Let's start by asking the question, "How do you secure a Web service?" In Chapter 6, "Connectivity with XML Web Services, Part 2," we introduced how authentication credentials could be applied to secure a Web service. By modifying the configuration settings in Internet Information Services (IIS) for .NET, or altering the security realm for the Java Web service, we were able to require clients accessing the service to provide authentication details.
When we are securing the Web service in this way, we are actually using transport-based security. In this case, we are relying on the security mechanisms provided by HTTP. Had we wanted to increase the security of the Web service by encrypting the transport itself, we could have used HTTPS (HTTP over Secure Sockets Layer, or SSL) ”but again, HTTPS is a transport-specific solution.
When using either HTTP for authentication or HTTPS for encryption, there are generally two common flaws. First, transport-based security is point-to- point security. This means the connection is secure only from the point it is initiated to the point it is sent. This type of security is perfectly valid for the scenario shown in Figure 13.1.
Let's imagine, however, that Service B is acting as a relay to Service C. Although security can be applied from A to B and from B to C as shown in Figure 13.2, we cannot ensure end-to-end security of the message as it travels from point A to point C. End-to-end security describes the safeguarding of the message from the originating point to the ultimate destination.

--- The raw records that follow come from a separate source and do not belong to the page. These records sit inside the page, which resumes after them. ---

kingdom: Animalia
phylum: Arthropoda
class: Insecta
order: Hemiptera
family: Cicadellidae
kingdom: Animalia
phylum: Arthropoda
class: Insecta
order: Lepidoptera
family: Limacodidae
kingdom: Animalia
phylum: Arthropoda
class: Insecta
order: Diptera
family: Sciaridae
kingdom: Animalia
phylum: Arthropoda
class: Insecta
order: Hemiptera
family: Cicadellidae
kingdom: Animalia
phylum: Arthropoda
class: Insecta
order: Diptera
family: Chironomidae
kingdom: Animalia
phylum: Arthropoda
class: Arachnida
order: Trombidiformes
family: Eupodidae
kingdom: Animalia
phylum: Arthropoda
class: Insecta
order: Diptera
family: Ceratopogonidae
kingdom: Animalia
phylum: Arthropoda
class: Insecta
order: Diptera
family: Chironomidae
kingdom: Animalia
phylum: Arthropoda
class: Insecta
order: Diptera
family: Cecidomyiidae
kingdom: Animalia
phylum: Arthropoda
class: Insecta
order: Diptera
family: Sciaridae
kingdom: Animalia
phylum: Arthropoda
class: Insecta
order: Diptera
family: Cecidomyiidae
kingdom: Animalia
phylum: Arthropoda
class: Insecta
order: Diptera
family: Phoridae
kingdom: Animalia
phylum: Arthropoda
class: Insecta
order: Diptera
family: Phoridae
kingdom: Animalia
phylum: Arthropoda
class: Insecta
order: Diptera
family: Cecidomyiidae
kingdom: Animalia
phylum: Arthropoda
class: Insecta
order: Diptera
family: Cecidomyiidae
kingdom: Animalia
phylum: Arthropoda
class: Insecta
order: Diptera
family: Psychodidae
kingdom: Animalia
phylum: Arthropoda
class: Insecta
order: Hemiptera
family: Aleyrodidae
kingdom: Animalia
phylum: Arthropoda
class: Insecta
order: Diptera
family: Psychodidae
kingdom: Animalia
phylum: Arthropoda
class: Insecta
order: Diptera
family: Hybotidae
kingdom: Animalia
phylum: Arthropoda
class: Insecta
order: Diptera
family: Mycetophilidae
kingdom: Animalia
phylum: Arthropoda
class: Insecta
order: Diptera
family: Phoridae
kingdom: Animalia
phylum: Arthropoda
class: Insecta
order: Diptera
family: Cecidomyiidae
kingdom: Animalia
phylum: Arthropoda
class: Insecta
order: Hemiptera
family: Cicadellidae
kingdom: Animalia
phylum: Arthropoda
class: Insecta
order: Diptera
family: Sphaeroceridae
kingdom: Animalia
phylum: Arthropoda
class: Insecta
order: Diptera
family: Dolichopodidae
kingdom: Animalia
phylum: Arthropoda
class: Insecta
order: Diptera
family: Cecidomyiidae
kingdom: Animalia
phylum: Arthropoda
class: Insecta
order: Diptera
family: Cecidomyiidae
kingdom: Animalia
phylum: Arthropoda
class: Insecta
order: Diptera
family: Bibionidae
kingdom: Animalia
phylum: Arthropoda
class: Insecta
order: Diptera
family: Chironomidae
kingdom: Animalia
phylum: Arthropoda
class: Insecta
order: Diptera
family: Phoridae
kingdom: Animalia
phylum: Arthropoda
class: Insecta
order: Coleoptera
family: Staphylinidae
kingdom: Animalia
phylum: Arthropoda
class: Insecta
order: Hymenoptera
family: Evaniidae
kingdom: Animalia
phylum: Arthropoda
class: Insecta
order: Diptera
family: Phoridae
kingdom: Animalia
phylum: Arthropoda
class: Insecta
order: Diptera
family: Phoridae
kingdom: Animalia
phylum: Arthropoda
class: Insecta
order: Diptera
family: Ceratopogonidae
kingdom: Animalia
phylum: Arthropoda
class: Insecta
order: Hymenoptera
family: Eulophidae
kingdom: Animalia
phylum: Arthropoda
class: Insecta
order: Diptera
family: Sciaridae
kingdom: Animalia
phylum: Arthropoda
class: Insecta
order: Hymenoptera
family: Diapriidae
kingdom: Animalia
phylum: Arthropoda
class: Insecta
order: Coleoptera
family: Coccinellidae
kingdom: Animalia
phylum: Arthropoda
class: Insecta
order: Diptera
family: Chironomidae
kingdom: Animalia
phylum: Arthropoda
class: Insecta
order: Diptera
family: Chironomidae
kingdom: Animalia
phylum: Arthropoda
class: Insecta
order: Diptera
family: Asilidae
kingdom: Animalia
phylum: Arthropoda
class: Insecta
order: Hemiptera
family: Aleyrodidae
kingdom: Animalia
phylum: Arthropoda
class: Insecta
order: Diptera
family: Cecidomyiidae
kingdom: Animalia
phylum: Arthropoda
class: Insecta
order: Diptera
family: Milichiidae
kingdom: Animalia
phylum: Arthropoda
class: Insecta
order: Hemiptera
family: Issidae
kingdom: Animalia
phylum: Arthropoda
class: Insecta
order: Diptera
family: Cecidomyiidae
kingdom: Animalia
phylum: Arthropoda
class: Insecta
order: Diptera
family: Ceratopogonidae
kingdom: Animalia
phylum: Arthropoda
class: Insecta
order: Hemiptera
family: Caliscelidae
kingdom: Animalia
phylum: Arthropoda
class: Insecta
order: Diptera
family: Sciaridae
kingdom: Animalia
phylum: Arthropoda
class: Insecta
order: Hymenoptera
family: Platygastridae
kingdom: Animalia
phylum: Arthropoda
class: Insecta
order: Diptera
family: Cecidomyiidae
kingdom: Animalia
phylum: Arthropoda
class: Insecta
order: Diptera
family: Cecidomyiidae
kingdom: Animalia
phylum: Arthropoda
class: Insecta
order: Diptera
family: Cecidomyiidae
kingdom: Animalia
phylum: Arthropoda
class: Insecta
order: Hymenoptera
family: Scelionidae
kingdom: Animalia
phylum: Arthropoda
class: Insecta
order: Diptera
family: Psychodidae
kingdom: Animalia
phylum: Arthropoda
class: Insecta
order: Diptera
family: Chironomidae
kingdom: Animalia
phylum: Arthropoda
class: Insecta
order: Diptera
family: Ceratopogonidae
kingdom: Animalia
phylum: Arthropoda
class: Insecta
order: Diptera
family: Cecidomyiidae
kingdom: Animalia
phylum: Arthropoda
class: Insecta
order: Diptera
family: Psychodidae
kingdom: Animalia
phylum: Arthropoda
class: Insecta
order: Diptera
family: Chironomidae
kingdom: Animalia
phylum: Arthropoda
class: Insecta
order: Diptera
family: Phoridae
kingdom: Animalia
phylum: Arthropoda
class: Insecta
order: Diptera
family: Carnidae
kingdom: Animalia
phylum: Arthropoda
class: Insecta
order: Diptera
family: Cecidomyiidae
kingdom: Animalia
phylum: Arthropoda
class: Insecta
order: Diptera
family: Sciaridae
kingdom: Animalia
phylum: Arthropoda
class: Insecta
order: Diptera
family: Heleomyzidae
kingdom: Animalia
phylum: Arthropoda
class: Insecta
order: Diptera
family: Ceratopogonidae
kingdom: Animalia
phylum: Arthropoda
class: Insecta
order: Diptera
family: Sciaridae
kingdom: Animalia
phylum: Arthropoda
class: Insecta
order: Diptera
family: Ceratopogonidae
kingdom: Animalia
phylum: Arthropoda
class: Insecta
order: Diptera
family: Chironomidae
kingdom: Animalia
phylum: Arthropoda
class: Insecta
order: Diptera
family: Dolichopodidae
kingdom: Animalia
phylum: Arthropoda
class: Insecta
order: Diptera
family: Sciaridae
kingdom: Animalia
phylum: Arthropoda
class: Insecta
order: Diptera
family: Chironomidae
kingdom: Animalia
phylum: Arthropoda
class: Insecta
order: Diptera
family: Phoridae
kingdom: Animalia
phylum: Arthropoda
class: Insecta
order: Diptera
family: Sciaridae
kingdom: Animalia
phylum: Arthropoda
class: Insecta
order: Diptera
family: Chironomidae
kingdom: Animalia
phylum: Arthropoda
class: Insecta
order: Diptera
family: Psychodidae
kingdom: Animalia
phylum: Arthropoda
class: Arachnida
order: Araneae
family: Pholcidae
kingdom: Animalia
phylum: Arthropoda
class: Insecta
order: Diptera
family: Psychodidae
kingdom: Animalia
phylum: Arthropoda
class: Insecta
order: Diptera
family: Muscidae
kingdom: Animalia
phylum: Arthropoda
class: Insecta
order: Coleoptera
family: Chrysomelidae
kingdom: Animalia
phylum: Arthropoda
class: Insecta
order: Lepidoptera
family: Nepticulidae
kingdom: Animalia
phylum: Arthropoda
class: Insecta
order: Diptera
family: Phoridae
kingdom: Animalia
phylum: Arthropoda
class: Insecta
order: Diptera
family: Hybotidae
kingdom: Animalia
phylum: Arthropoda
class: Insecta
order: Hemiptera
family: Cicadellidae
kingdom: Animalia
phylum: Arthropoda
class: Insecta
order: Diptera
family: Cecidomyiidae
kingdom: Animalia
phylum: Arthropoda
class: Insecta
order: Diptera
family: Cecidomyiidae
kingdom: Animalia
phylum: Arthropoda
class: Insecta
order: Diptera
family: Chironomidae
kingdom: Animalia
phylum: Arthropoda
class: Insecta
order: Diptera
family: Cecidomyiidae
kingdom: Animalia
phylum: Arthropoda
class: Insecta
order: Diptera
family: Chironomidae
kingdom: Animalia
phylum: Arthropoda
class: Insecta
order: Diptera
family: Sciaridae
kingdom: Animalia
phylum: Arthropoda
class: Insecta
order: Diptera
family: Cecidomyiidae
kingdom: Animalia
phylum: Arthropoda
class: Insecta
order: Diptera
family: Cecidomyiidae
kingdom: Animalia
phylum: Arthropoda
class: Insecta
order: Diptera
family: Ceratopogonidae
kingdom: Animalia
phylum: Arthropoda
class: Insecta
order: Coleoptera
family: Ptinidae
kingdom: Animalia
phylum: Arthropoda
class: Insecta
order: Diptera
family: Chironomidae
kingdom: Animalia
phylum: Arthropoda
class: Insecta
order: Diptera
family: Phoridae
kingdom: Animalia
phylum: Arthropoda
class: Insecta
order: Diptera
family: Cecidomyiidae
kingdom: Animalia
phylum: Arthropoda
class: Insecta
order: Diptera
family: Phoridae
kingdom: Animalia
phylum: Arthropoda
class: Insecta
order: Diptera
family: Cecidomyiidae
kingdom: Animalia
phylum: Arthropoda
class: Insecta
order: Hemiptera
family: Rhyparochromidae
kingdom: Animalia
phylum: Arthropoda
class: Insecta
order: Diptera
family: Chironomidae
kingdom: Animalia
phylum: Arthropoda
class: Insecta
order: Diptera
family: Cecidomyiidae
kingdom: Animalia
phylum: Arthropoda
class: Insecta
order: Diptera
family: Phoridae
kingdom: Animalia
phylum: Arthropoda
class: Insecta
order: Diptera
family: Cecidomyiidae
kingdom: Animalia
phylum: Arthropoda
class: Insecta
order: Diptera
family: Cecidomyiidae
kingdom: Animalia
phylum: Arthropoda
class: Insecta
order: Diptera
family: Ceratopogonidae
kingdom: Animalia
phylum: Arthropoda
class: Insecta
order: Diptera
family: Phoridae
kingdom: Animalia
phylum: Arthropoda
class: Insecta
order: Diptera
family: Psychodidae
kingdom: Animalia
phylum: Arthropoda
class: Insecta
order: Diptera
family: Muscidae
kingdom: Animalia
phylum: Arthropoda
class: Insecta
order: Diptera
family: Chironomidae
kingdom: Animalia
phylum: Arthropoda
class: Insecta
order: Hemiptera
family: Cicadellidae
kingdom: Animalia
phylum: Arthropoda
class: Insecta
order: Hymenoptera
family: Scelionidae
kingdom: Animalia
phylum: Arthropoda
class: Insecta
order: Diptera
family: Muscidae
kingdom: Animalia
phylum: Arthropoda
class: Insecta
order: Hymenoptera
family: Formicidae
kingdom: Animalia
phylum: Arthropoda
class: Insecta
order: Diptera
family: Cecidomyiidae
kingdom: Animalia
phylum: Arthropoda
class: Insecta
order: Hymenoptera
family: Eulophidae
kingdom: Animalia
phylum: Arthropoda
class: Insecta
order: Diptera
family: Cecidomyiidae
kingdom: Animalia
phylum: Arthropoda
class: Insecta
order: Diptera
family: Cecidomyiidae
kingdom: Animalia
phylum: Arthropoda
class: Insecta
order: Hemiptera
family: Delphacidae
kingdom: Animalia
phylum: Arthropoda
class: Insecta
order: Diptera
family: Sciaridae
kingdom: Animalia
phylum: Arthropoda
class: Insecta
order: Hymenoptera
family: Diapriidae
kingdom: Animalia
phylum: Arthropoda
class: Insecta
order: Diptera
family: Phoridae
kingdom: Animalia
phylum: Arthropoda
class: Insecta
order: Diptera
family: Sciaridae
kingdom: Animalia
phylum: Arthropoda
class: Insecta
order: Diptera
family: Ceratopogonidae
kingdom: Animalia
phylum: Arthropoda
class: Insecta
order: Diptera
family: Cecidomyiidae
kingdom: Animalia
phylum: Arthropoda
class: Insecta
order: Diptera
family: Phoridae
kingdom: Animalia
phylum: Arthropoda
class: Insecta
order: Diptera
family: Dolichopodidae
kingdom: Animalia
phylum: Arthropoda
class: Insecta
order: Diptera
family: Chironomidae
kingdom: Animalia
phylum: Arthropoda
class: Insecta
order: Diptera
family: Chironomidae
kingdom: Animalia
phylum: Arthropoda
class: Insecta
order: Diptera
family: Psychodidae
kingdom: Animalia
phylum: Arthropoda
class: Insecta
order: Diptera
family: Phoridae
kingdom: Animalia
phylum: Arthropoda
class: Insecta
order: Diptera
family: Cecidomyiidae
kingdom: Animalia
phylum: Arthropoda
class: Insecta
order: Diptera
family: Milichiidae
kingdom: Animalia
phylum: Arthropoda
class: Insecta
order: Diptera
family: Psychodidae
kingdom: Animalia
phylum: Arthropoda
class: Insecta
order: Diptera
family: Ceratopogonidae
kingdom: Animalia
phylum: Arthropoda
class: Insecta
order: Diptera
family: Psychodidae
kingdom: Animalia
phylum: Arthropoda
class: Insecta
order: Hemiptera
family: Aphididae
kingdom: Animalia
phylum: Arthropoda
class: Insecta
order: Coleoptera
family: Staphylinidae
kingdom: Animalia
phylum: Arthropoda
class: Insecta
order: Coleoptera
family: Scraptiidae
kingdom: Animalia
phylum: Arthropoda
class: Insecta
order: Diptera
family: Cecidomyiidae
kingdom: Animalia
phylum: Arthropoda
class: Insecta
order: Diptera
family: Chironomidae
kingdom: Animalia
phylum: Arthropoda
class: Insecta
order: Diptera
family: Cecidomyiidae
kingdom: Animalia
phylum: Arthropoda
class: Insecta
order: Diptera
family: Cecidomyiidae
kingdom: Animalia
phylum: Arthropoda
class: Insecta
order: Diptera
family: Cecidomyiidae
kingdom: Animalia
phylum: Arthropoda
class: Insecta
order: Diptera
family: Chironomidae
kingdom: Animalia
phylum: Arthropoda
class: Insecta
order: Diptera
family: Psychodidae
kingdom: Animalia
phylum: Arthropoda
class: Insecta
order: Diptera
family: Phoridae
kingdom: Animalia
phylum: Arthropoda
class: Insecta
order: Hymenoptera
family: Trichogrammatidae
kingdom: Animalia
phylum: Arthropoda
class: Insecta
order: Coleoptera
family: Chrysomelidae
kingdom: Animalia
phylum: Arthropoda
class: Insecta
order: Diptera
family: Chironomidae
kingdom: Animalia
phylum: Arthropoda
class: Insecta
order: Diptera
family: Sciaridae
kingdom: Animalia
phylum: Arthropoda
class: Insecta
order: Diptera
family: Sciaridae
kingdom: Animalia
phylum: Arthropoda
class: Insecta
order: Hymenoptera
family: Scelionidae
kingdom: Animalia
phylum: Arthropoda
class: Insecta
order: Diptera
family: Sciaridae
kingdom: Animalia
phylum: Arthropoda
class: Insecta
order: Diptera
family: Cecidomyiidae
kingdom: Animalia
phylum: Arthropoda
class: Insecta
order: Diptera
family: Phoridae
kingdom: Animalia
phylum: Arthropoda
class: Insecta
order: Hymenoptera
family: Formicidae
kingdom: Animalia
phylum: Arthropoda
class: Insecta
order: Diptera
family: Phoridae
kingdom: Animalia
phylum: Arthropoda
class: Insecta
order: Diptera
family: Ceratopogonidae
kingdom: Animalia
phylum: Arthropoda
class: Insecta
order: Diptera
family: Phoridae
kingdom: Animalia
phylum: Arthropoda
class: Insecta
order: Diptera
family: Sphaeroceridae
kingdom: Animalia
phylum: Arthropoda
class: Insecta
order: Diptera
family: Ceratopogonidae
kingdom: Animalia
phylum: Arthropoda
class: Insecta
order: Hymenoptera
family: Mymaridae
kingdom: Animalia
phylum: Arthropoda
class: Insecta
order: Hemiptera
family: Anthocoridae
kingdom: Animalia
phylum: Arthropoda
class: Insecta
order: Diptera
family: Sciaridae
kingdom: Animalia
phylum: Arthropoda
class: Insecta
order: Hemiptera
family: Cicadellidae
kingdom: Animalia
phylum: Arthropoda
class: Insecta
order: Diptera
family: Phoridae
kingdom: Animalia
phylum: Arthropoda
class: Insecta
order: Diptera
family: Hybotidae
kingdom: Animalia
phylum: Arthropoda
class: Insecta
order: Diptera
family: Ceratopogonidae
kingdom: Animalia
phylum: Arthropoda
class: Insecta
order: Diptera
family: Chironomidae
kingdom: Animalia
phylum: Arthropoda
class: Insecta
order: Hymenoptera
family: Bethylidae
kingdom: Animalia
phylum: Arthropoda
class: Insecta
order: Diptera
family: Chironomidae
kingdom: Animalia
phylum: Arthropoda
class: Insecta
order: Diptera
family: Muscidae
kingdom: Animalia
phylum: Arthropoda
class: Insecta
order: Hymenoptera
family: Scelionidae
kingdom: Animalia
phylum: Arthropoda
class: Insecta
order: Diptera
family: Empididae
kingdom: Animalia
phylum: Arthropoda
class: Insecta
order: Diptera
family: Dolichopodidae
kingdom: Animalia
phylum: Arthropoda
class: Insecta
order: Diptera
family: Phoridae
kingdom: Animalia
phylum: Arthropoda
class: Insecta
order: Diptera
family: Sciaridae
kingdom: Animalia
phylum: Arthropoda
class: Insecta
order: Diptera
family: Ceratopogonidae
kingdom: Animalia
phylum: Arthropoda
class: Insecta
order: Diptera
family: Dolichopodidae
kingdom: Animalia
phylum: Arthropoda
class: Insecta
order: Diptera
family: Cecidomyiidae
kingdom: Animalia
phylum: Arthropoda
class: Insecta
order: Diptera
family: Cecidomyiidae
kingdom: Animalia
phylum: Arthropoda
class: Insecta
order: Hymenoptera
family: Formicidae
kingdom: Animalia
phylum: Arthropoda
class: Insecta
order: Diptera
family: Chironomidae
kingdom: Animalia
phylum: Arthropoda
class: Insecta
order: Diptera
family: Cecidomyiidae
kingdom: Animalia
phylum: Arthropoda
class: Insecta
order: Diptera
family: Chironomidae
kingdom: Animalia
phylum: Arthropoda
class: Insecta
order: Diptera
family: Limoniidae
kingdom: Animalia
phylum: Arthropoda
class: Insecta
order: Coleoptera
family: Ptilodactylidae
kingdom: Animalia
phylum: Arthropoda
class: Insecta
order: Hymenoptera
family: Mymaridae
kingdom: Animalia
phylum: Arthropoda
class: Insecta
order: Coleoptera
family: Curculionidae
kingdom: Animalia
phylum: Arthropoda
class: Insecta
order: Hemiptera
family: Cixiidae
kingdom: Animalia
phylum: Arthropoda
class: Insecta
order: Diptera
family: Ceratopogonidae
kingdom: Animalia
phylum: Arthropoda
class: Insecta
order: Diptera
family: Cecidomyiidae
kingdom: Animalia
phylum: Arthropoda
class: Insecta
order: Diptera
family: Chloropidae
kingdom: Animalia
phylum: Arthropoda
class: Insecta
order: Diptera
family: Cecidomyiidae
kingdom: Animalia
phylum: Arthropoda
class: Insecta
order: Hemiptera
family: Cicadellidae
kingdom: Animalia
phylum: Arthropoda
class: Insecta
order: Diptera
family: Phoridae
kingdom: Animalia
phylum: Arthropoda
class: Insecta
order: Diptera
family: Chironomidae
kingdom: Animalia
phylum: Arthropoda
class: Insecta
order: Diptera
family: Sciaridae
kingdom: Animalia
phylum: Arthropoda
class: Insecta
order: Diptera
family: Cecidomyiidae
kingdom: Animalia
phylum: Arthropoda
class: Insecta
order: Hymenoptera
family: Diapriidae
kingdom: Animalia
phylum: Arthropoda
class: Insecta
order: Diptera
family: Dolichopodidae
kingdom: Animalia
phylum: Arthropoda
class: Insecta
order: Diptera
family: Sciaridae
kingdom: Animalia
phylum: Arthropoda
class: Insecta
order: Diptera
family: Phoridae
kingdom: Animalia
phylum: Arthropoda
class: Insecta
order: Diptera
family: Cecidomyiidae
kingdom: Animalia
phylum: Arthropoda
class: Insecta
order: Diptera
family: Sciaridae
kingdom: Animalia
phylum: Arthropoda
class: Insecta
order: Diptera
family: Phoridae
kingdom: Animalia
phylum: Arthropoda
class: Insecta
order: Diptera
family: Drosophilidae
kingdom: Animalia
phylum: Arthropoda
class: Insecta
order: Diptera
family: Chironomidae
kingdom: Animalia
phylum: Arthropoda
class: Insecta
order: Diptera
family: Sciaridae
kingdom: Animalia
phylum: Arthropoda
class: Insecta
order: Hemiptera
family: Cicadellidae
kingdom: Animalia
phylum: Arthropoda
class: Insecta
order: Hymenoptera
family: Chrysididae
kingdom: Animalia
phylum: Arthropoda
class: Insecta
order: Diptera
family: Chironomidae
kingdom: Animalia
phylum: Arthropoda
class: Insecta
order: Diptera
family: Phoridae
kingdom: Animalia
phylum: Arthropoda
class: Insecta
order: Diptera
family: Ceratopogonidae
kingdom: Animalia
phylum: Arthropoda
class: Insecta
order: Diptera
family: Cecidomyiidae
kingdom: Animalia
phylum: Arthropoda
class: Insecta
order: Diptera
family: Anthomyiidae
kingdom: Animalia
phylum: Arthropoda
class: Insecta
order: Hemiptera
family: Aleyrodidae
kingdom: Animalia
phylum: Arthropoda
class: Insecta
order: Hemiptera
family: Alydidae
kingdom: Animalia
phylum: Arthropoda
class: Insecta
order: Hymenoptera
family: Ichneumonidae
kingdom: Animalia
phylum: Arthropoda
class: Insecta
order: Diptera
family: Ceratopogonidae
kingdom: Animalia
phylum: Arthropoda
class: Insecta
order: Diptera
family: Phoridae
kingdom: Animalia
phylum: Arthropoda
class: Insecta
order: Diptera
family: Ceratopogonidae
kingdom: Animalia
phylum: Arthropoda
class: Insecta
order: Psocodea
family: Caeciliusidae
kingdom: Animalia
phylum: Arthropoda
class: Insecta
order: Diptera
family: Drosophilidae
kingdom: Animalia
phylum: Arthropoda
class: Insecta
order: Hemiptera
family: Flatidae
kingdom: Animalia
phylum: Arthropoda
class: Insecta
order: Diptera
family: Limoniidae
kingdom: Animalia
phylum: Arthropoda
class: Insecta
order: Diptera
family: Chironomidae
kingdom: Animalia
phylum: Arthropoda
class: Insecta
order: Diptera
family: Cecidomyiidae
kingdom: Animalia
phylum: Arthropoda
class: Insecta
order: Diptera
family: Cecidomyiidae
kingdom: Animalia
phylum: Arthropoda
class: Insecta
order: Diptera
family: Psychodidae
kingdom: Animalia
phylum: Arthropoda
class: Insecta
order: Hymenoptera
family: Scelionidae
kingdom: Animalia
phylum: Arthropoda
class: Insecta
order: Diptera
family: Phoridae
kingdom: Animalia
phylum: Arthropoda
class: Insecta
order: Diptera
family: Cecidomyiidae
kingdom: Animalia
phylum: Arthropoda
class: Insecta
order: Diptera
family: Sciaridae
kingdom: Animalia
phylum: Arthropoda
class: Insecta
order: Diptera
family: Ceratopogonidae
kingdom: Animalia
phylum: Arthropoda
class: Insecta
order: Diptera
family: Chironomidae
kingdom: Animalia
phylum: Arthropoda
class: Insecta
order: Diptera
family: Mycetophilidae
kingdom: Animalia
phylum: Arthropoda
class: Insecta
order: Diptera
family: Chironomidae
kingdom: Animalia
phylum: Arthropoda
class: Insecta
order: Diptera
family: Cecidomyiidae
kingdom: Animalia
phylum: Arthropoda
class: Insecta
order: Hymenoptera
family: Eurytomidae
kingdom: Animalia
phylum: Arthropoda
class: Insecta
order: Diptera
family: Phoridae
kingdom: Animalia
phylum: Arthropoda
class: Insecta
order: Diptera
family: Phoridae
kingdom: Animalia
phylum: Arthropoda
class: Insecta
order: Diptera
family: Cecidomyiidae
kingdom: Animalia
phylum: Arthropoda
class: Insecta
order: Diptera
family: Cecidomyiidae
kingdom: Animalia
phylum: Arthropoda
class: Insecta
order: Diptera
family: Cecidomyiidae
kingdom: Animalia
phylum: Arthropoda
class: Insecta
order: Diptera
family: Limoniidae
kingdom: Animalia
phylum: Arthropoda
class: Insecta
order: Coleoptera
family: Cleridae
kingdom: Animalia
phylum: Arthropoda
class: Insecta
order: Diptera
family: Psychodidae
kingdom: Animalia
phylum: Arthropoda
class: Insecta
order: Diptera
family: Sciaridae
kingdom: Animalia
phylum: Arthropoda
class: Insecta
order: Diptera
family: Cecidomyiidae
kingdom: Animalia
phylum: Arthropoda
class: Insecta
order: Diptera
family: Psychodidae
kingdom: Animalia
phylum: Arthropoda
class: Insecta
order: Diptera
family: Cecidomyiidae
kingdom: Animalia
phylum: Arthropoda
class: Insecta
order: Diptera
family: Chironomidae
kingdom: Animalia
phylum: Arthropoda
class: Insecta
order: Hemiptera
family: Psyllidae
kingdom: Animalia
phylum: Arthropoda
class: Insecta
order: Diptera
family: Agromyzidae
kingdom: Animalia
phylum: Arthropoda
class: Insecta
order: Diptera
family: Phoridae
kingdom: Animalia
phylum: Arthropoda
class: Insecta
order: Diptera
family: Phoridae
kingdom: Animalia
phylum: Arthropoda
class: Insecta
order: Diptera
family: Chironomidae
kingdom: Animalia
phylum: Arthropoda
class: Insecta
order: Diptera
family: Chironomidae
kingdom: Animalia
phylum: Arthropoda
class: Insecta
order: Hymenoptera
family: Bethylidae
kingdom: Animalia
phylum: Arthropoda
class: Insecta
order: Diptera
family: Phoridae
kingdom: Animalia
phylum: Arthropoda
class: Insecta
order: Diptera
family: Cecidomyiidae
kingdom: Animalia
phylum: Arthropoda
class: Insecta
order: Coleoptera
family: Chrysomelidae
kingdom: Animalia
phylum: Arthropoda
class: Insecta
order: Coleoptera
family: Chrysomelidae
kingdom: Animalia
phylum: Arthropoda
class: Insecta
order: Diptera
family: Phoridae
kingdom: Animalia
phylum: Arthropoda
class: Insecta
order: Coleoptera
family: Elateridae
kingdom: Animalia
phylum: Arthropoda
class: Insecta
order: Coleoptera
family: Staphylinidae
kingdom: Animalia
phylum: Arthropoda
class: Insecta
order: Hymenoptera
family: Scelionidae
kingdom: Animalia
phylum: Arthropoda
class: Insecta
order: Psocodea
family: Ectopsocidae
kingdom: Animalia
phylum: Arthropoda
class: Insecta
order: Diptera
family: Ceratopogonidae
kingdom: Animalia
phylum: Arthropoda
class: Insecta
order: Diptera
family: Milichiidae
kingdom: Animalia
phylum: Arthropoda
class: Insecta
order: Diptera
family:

If for some reason Service B is compromised, messages could be read by unauthorized users.
The second flaw is exposed when we try to move to another transport for Web services. As was mentioned in the introduction in Chapter 5, "Connectivity with XML Web Services, Part 1," Web services are designed to be decoupled from the underlying transport. This means that Web services have the potential for running on transports other than HTTP. Imagine the scenario shown in Figure 13.3, where a call is made via HTTP, yet the response is returned to the user as a Web service using SMTP.
In this case, we can secure the HTTPS channel to provide security, but there is little we can do to secure the message as it's sent over SMTP.
What is required is a security mechanism for Web services that works from end to end in solutions and is independent of the underlying transport. This requirement for Web services security is addressed by WS-Security.